Вернувшись домой, я начал листать Библию. Некоторые страницы были загнуты. Позолота стерлась. Кое-что в тексте было подчеркнуто. Кое-где лежали закладки. Библия раскрылась передо мной на третьей главе Екклесиаста:
"Всему
свое время, и время всякой вещи под небом;Время рождаться, и время умирать; время насаждать, и время вырывать посаженное;
Время убивать, и время врачевать; время разрушать, и время строить;
Время плакать, и время смеяться; время сетовать, и время плясать;
Время разбрасывать камни, и время собирать камни; время обнимать, и время уклоняться от объятий;
Время искать, и время терять; время сберегать, и время бросать;
Время раздирать, и время сшивать; время молчать, и время говорить;
Время любить, и время ненавидеть…"
На полях рядом с текстом было написано мягким карандашом: «Вениамину, Сыну Счастья».
Шатаясь, я дошел до кровати.
И услышал, как в моей комнате плачет мужчина.
Я смотрел в узкие глаза змея. Этого змея я знал по картине, которая называлась «Грехопадение» и висела у матушки Карен. Свернувшись кольцами, змей приготовился к нападению. Его раздвоенный язык мелькал у меня перед глазами. Я почувствовал укус. У страха были ледяные зубы. Змей прокусил мне кожу и дышал в лицо. Я не смел шевельнуться. Тем временем яд начал действовать. Я был в плену и не имел возможности защищаться. Комната закружилась у меня перед глазами. Что-то упало мне на колени. Это была голова Ертрюд. Мы с ней оказались нерасторжимы. Все происходило медленно и в то же время очень быстро. Мы падали сквозь годы событий. Ее годы и мои. У нее изо рта фонтаном била слюна. Каждый фонтан заканчивался воздушным пузырем с картинкой. На этих картинках я видел Дину и себя. Мне не хотелось держать на коленях голову Ертрюд. Не хотелось видеть себя на этих картинках. Но освободиться я не мог. Пузыри с картинками прилипали ко мне. К лицу. К рукам. Я был обречен и принимать их, и видеть в них себя.
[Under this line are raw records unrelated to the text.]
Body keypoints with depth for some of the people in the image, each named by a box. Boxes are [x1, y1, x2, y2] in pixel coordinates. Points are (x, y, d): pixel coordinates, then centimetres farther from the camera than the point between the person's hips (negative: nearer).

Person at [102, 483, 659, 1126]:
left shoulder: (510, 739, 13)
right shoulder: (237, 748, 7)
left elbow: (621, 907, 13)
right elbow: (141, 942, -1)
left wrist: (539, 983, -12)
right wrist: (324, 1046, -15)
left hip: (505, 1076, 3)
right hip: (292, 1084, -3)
Около полуночи я проснулся. Было очень темно. Контуры моей немногочисленной мебели обозначились на стенах мрачными тенями. Сквозь шторы просачивался слабый свет. Мне было трудно дышать.
Сон еще владел телом и головой, но в памяти от него осталась только отвратительная, липкая сырость.
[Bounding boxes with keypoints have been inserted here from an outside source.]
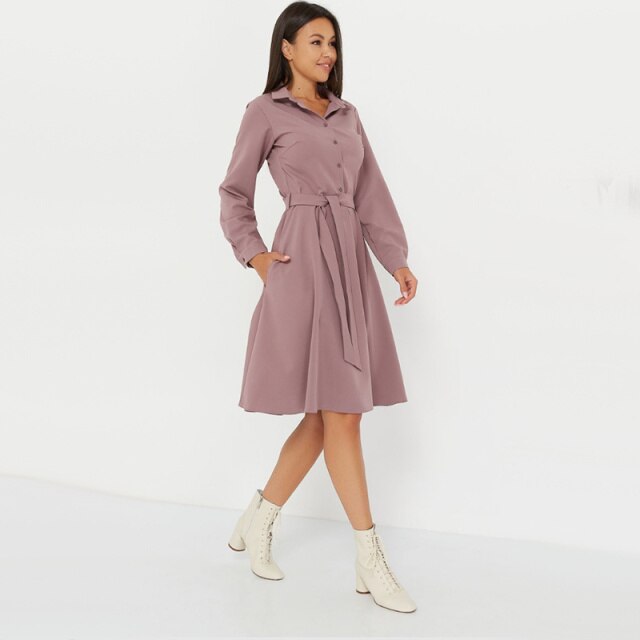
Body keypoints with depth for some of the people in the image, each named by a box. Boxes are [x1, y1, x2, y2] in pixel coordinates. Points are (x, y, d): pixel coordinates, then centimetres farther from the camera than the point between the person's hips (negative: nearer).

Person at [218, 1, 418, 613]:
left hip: (351, 263, 6)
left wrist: (396, 259, 2)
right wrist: (254, 255, -2)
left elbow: (372, 193, 13)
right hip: (303, 261, -6)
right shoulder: (265, 112, 4)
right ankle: (371, 562, -1)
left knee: (328, 413, 7)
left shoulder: (346, 114, 18)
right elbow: (234, 193, 9)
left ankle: (257, 521, 25)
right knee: (340, 411, -8)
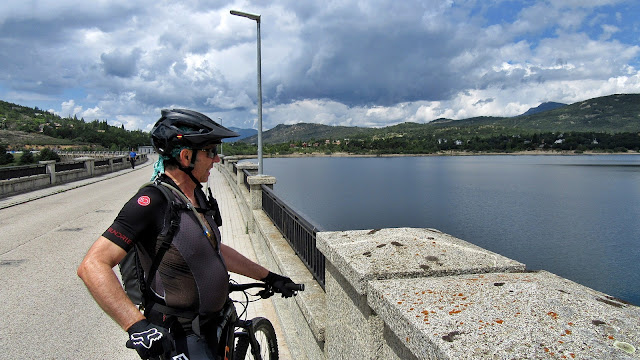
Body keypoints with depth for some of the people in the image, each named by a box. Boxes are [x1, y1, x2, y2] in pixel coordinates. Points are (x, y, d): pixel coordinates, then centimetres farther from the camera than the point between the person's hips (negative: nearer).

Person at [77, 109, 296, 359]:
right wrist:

Взгляд мой упал на стол, где стояла коробка из-под табака, которую прислал Андерс. Рядом лежала черная Библия, оставшаяся после Ертрюд.
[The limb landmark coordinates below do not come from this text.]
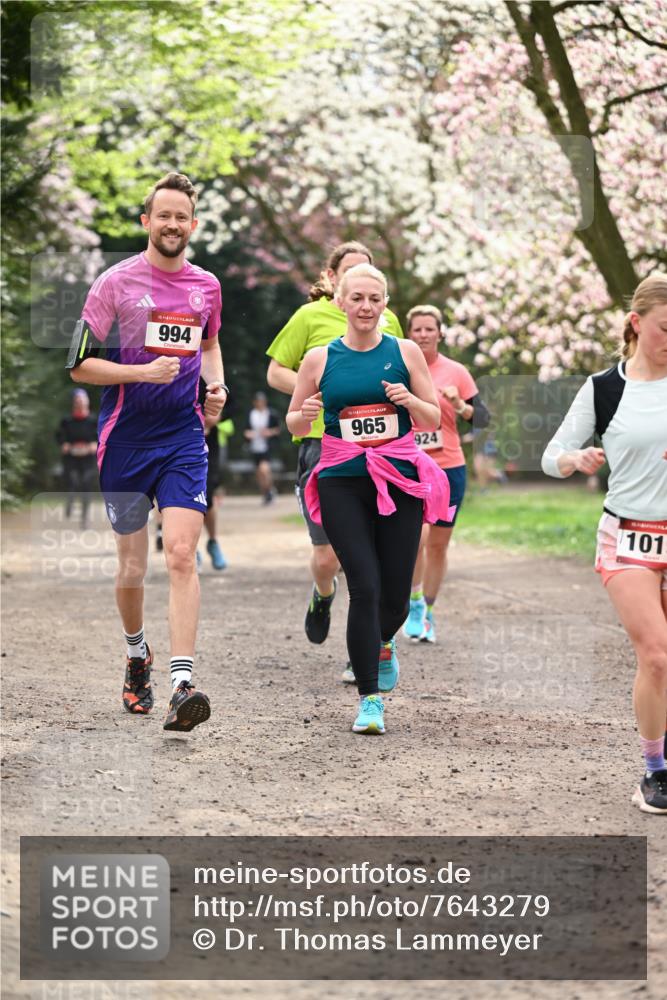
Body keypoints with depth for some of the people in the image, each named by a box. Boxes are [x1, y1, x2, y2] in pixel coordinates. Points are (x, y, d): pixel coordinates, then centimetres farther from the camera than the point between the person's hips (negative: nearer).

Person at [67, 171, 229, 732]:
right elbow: (80, 365, -5)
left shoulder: (207, 286, 8)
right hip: (125, 438, -1)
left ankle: (182, 686, -19)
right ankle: (137, 655, 36)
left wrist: (216, 383, 8)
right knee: (131, 565, 8)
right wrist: (143, 372, -18)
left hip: (184, 438, 1)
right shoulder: (116, 282, -4)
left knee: (181, 555, -14)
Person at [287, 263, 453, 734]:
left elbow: (434, 420, 9)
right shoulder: (320, 359, 5)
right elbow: (294, 424, 13)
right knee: (365, 587, -12)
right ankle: (370, 699, -3)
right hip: (342, 483, -1)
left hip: (399, 481, 1)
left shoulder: (405, 352, 5)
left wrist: (410, 400, -12)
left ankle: (381, 646, 38)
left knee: (395, 596, 2)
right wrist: (305, 415, -10)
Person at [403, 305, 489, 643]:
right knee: (417, 535, -23)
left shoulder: (456, 372, 2)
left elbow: (483, 418, 1)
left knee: (438, 545, 8)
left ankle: (427, 613, 25)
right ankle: (415, 602, -3)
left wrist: (461, 406, -17)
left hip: (449, 467, 2)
Ертрюд умерла слишком рано, обварившись кипящей щелочью. Страшная смерть! Как будто ненастоящая. Точно это случилось не в жизни, а в страшной, жестокой сказке.
Когда нам читали лекции о лечении ожогов, я вспомнил смерть Ертрюд и задним числом испытал ужас. Так бывает, когда смотришь картины, на которых изображены сцены сражений. Или гобелены. Потертые, поблекшие нити создают картину давних времен.
Я почти ничего не знал о Ертрюд, кроме истории ее смерти. Дина никогда не рассказывала мне, как это случилось. Она тогда была маленькая. Наверное, при всем желании она не могла бы ничего вспомнить.
Кое-что об этом я слышал от Олине. Но, по ее словам, самое страшное в этой истории было то, что произошло все накануне Рождества. Задавать вопросы ленсману не полагалось. Это я понял еще в детстве. Его следовало оберегать от приступов ярости, неприятностей, сердцебиения и спазм в желудке.
Поэтому задолго до моего рождения Ертрюд превратилась просто в женщину, которая перед Рождеством обварилась насмерть кипящей щелочью.
Я встал и нетвердым шагом подошел к столу, на котором лежала Библия. Воздух был пропитан стеклянной пылью, и я дышал ею. Я по-прежнему находился будто за пределами самого себя. Был незнакомым самому себе человеком. Какой-то недодуманной до конца мыслью. Невостребованным наследством и в то же время ноющим грехом.
Я ощущал боль Ертрюд. И Динину тоску по опоре. После всех этих долгих лет боль Ертрюд и страх Дины перед заточением достигли меня.